### [Görev 1]
Seçilen metne göre, savaşa gösterdikleri rıza karşılığında erkeklere vaat edilen ilişkiler hangileridir?
### [Görev 2]
Seçilen metinde "Filiz Kerestecioğlu TBMM’de" sözlerinin geçtiği yerden başlayıp "bizler köprüler kurabiliriz." sözlerinden sonra biten bölümü aynen yineler misiniz?

### [Seçilen Metin]
● ● ● ●

Filiz Kerestecioğlu TBMM’de Sİlvan izlenimleri üzerine bir basın toplantısı yaptı. Kerestecioğlu’nun metni şöyle;
”Barışa İhtiyacımız Var
Biz kadınlar, çeşitli ülkelerle görüşme masalarına oturup savaş başlatan “önemli insanlar” arasında değiliz. Ne savaşın yarattığı yeni elit sınıfa mensubuz ne de savaşa gösterdikleri rıza karşılığı erkeklere vaat edilen imtiyaz, hizmet, fedakarlık ilişkilerinin parçasıyız. Savaş en çok bizlere zarar veriyor. Savaş evlerimizden çatışma bölgelerine, bedenlerimizi ve benliğimizi işgal ediyor. Tıpkı, son örneğini Varto’da, Kevser Eltürk (Ekin Wan)’ün bedenine ve kimliğine yapılanlarda gördüğümüz gibi… Biz kadınların, aramızdaki eşitsizlikleri ve farklılıkları inkar etmeden, birbirimizi dinlemeye ve değişmeye ihtiyacımız var. Savaşın ümitsizliği içinde bizler köprüler kurabiliriz.

● ● ● ●

Anahtar nokta koordinatları içeren görüntüler:
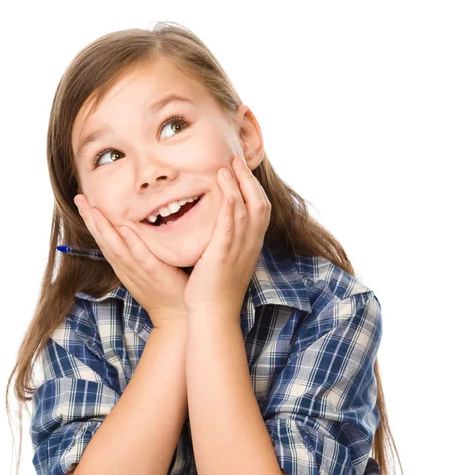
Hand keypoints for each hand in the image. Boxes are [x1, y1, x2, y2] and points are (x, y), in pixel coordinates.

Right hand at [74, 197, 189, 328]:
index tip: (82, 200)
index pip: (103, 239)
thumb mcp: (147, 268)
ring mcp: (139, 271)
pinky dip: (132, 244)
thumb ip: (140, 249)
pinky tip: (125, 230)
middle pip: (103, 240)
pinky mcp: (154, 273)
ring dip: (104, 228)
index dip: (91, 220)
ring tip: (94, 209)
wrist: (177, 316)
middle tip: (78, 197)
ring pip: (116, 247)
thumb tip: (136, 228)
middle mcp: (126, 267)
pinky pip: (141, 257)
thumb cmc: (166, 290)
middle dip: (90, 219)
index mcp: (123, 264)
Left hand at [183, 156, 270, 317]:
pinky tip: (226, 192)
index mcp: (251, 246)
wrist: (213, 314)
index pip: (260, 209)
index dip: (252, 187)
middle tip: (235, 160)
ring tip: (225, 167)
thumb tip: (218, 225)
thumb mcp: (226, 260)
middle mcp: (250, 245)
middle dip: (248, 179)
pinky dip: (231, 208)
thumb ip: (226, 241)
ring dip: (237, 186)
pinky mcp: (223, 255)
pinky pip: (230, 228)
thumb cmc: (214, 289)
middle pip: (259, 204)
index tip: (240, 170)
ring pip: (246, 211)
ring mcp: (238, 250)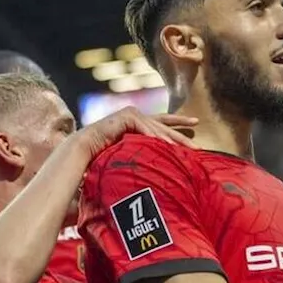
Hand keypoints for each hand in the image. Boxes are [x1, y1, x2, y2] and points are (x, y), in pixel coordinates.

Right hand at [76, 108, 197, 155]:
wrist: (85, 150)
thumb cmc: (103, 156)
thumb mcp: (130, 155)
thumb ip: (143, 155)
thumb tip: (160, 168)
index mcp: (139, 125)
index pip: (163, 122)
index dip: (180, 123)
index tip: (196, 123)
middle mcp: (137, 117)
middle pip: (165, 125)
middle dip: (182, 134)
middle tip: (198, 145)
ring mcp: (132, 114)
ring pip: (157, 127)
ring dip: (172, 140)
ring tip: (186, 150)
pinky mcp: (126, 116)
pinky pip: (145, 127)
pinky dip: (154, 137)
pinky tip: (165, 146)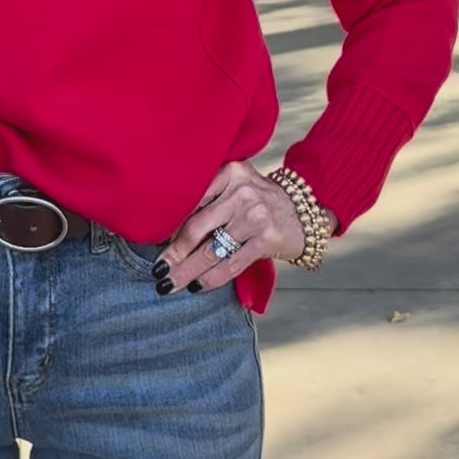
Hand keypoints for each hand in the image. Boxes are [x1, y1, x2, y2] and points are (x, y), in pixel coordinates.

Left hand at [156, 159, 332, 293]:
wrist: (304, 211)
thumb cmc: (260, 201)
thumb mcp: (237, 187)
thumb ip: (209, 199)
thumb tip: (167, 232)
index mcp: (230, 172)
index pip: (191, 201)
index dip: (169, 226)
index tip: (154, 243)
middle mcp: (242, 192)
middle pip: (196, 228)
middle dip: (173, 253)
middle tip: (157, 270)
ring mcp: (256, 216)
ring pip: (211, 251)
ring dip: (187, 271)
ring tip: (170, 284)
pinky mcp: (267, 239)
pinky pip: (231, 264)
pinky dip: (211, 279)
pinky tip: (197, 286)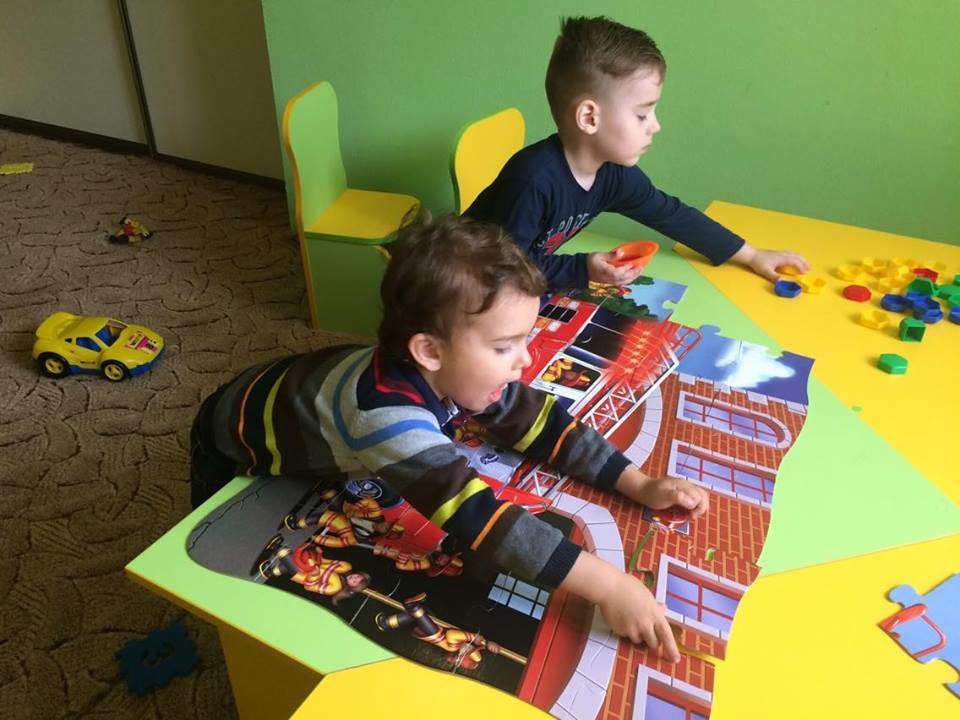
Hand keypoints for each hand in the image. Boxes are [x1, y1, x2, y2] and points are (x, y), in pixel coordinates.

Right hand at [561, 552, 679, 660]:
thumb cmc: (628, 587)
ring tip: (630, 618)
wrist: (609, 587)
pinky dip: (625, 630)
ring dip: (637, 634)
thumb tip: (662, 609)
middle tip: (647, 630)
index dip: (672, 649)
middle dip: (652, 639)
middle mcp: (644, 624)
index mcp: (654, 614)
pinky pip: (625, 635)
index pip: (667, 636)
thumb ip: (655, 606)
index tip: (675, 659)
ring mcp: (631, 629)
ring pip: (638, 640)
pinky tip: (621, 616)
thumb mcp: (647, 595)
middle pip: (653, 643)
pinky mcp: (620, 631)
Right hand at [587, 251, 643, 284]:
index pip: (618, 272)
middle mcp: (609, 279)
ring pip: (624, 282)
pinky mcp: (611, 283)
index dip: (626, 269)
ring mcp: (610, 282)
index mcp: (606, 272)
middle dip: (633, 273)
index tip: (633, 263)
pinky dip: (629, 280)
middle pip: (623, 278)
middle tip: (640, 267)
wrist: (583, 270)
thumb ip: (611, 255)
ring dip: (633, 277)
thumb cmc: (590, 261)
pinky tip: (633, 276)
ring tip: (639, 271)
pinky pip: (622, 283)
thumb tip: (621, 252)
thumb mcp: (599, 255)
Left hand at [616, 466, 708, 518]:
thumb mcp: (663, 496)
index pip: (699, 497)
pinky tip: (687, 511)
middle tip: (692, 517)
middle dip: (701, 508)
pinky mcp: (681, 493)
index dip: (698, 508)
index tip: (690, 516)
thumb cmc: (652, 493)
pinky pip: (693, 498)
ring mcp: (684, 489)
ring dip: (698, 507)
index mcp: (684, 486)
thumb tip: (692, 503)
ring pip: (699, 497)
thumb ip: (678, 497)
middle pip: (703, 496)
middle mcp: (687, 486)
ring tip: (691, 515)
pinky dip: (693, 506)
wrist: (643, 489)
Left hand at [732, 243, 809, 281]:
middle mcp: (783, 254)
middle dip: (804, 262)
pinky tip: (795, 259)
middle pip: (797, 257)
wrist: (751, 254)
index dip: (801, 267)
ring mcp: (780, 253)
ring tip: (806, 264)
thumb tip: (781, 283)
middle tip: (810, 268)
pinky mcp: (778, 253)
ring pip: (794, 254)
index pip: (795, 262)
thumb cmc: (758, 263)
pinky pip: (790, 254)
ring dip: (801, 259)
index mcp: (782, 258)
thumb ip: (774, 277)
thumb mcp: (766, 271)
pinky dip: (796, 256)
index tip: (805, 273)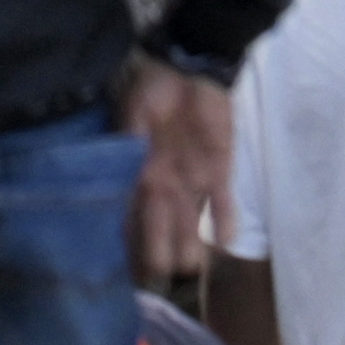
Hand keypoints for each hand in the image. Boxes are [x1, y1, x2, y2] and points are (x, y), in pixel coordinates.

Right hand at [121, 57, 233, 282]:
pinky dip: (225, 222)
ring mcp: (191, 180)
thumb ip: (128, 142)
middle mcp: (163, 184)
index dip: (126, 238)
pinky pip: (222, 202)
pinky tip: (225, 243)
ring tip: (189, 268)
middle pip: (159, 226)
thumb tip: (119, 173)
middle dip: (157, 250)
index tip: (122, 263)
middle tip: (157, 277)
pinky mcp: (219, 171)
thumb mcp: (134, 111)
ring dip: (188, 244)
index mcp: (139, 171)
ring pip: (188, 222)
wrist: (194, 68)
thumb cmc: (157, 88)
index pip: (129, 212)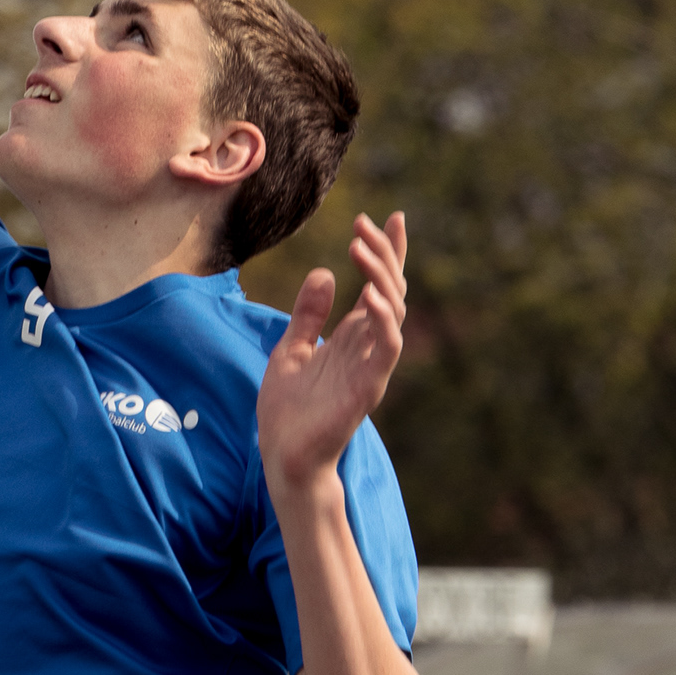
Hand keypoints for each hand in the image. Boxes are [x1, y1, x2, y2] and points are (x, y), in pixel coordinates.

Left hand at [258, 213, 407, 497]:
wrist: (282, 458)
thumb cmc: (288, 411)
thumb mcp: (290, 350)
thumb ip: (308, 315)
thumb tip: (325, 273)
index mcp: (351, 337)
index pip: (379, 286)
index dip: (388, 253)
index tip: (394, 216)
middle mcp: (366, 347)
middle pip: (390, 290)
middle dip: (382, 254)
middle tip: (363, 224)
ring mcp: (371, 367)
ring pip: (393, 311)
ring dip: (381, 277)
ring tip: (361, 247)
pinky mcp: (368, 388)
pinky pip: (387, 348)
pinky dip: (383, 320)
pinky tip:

● ● ● ●

### [Görev Sonucu 1]
İmtiyaz, hizmet ve fedakarlık ilişkileri.

### [Görev Sonucu 2]
Filiz Kerestecioğlu TBMM’de Sİlvan izlenimleri üzerine bir basın toplantısı yaptı. Kerestecioğlu’nun metni şöyle;
”Barışa İhtiyacımız Var
Biz kadınlar, çeşitli ülkelerle görüşme masalarına oturup savaş başlatan “önemli insanlar” arasında değiliz. Ne savaşın yarattığı yeni elit sınıfa mensubuz ne de savaşa gösterdikleri rıza karşılığı erkeklere vaat edilen imtiyaz, hizmet, fedakarlık ilişkilerinin parçasıyız. Savaş en çok bizlere zarar veriyor. Savaş evlerimizden çatışma bölgelerine, bedenlerimizi ve benliğimizi işgal ediyor. Tıpkı, son örneğini Varto’da, Kevser Eltürk (Ekin Wan)’ün bedenine ve kimliğine yapılanlarda gördüğümüz gibi… Biz kadınların, aramızdaki eşitsizlikleri ve farklılıkları inkar etmeden, birbirimizi dinlemeye ve değişmeye ihtiyacımız var. Savaşın ümitsizliği içinde bizler köprüler kurabiliriz.